I mean, suppose I want to make an eBPF program to pipe audio input into my very fancy DSP algo. Awesome. But now I've limited the remainder of my signal chain to remain in eBPF land, haven't I? The moment I throw the signal to Supercollider, Pd, some Jack client, etc., I'm back to being a mere userland mortal and taking the performance hit that entails. (Unless I sample that data coming into userland at a lower rate, but that severely limits the use cases for such a design.)

Judging by some of the screenshots I've seen Linux audio users seem to want to mix their samples through every single audio program they can get their hands on. So at least in this domain I have a hard time seeing how eBPF could practically help realtime scheduling.

Edit: clarification



> So at least in this domain I have a hard time seeing how eBPF could practically help realtime scheduling.

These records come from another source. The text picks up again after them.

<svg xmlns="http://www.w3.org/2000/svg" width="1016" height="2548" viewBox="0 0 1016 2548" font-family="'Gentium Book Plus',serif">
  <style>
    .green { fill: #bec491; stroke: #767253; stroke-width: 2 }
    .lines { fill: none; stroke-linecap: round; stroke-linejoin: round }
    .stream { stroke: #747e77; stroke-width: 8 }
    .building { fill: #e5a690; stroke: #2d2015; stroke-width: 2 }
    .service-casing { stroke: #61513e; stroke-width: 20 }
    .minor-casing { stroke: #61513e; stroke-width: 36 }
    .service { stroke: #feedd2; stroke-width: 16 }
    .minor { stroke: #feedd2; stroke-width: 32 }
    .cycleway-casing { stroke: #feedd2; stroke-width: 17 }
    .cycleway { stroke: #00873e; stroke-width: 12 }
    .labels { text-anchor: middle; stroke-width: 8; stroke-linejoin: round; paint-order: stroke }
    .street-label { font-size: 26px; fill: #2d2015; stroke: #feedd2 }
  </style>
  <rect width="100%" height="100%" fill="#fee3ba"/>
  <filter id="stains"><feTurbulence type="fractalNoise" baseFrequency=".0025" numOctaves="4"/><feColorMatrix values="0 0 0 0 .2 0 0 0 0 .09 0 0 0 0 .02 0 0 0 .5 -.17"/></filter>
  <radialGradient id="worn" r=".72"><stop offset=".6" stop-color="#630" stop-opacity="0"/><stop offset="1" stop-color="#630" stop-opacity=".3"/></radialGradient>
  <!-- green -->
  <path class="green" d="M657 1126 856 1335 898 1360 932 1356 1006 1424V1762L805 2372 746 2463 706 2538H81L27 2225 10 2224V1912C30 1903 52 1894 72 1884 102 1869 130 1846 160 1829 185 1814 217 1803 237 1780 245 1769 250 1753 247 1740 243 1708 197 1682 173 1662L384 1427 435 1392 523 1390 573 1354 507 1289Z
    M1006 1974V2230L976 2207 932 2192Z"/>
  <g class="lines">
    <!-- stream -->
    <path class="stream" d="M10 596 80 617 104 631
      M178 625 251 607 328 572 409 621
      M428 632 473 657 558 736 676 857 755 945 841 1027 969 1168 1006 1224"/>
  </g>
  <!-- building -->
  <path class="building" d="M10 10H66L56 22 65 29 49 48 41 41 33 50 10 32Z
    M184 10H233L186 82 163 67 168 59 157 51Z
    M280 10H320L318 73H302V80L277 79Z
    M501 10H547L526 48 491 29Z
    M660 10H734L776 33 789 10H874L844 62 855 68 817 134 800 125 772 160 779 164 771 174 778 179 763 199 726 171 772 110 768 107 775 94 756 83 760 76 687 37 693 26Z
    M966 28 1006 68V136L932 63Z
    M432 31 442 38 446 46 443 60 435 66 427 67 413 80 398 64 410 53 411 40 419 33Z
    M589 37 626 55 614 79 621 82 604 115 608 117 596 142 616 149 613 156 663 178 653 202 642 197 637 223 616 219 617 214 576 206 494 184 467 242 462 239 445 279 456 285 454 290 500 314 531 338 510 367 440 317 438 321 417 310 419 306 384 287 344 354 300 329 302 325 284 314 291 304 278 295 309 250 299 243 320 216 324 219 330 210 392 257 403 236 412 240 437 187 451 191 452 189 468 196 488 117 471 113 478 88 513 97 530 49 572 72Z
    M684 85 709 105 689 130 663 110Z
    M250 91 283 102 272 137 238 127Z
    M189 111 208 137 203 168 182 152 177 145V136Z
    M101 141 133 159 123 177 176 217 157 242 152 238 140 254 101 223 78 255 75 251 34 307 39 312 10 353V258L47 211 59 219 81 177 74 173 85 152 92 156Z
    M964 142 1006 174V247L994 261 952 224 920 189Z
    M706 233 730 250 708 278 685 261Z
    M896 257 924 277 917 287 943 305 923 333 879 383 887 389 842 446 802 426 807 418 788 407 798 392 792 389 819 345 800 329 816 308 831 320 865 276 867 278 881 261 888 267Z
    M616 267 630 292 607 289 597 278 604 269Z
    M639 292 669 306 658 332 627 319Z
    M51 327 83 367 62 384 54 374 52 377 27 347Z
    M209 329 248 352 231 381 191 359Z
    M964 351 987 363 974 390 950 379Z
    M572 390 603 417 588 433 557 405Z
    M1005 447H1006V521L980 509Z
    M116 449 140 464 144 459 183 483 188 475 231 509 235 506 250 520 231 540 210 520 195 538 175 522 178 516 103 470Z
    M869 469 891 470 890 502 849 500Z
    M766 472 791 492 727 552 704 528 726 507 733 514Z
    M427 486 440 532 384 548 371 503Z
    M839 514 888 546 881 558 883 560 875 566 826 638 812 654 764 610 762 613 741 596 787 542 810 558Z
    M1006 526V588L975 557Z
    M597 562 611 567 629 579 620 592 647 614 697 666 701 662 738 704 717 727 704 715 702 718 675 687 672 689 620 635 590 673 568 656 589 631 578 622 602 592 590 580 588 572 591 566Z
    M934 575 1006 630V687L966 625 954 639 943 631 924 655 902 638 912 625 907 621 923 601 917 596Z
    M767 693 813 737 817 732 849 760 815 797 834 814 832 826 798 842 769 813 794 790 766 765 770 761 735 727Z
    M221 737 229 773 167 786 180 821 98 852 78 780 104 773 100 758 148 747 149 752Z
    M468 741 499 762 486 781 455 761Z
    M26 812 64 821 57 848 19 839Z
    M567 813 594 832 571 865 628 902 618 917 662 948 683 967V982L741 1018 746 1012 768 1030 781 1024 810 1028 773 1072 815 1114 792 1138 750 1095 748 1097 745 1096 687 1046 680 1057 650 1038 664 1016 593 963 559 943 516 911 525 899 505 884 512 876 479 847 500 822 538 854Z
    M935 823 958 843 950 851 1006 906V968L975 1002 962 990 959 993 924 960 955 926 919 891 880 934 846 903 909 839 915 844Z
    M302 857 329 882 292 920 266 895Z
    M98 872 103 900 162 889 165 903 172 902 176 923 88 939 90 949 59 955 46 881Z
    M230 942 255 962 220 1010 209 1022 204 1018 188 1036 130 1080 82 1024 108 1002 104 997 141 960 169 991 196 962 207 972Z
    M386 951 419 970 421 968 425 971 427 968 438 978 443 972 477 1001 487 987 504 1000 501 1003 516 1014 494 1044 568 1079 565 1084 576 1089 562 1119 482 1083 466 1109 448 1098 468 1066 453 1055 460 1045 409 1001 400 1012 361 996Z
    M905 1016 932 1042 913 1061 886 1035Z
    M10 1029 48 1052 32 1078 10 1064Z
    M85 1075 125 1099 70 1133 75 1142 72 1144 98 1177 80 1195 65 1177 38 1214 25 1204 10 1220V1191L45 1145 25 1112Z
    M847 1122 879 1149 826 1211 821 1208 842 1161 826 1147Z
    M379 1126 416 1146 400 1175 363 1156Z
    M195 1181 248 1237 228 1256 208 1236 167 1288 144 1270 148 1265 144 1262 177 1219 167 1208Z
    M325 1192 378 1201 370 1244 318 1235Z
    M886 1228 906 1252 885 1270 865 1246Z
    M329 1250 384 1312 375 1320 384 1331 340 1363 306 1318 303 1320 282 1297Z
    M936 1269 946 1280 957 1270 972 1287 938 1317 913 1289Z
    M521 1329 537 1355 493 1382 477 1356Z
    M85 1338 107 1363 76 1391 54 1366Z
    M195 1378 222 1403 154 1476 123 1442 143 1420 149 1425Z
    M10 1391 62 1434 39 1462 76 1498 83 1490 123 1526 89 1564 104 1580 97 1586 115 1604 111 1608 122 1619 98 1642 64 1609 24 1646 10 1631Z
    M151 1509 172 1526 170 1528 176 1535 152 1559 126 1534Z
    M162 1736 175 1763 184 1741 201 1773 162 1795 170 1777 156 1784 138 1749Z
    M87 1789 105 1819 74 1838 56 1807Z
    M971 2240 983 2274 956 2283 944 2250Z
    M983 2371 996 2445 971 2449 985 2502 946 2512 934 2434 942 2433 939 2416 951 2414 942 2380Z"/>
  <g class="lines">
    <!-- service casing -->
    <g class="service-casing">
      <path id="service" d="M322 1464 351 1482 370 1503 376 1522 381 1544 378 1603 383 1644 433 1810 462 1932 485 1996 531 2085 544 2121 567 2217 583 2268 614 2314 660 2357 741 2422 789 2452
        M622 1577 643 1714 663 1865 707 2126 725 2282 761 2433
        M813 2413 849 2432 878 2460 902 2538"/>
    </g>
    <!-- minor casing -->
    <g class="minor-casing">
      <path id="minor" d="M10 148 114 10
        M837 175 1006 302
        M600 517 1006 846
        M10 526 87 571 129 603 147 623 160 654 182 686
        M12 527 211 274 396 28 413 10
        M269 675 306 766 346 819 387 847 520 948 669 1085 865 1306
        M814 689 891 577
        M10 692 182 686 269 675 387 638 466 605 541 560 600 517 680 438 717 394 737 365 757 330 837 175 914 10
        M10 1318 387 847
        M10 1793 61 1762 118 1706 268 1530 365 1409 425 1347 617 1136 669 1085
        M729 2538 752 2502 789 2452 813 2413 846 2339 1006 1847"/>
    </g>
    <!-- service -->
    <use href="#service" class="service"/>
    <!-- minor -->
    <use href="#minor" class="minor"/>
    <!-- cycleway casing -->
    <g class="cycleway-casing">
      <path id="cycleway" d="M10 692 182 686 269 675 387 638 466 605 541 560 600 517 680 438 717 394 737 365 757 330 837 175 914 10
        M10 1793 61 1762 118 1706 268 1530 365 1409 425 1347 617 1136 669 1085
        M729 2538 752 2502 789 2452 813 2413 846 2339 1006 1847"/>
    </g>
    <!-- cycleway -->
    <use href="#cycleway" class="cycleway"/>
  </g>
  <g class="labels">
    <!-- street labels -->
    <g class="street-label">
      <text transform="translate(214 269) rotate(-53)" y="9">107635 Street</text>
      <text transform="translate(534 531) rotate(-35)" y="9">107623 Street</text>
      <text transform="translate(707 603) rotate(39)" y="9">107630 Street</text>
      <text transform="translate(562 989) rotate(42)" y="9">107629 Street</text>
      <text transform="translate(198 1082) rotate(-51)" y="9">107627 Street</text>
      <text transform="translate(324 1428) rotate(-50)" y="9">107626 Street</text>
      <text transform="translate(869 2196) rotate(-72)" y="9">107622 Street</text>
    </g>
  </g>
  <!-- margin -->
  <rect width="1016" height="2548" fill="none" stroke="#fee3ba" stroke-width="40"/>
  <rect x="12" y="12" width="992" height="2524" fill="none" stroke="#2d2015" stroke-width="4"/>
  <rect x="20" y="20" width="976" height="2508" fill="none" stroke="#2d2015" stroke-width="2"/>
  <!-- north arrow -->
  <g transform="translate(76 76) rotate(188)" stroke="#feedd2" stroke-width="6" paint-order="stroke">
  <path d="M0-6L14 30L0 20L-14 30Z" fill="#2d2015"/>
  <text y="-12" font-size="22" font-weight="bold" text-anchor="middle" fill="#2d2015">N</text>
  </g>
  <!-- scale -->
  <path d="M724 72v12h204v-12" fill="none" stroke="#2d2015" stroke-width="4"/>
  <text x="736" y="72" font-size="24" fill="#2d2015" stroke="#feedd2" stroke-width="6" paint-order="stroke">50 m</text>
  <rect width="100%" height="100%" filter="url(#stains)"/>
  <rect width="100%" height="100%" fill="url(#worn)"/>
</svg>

Right, because jack is a user space collection of programs. It's obvious that any real-time or low latency DSP audio processing pipeline would have to be moved to BPF in its entirety.

So yes, BPF would work just fine if a new DAW pipeline was designed to work with in it. User space programs would only function as GUI front ends to load and configure BPF audio modules. This way audio can be sourced or sinked via DAC/ADC devices, disk, and network devices without the user-kernel space latencies.


You're never going to fit Ardour's engine into 1M instructions, nor is it going to work without unbounded loops. So that's not going to happen.

More interesting would be using BPF for the driver and being able to directly invoke JACK (or some other user-space endpoint) in a way that essentially bypasses the scheduler.

Put differently: rather than rely on the normal scheduler pathway to waking up JACK (or some other user-space endpoint), have BPF do it as soon as the device driver is ready.

But I don't think BPF has any way to do this at present - it seems to rely on accumulation of data in kernel space and a user space poll-driven process to pick it up and push it at the user.


Does the eBPF program need to communicate with userspace?

For example, can there be an eBPF "hello world" Dalek modulator that just sits between ALSA's audio input and output?


sure there could, but that's utterly unrelated in practical terms to what i think we're discussing, which is ways in which eBPF could impact full-scale audio software rather than limited inline DSP.


Hm, good point. But couldn't you say the same thing about CUDA? There is an overhead involved in shunting data to and from the cores ... but the nature of the work being done, and the massive parallelism, mean the overall end-to-end volume of throughput increases dramatically.

I don't know enough about audio processing to answer your specific question ... but processing network traffic for instance, you have the opportunity to "do things" with traffic. For instance partially decode PDUs to see if they interest you, and then pass them on to user-land for more in-depth processing if so ...

EDIT I think you're thinking in terms exclusively of `mapping` operations, but this kind of thing can be great for `reducing` or filtering.


There's bandwidth and there's latency. CUDA has the bandwidth, but not the latency, for generalizable low latency audio processing.


It could still be considered low latency by adding the constraint that all use cases are in the category of call-and-response musical forms. :)


Great idea for audio but that sounds very challenging given BPF's lack of support for floating point types and instructions [0].

I suppose it's possible to do audio processing being limited to integer arithmetic. BPF does have multiply and divide instructions at least.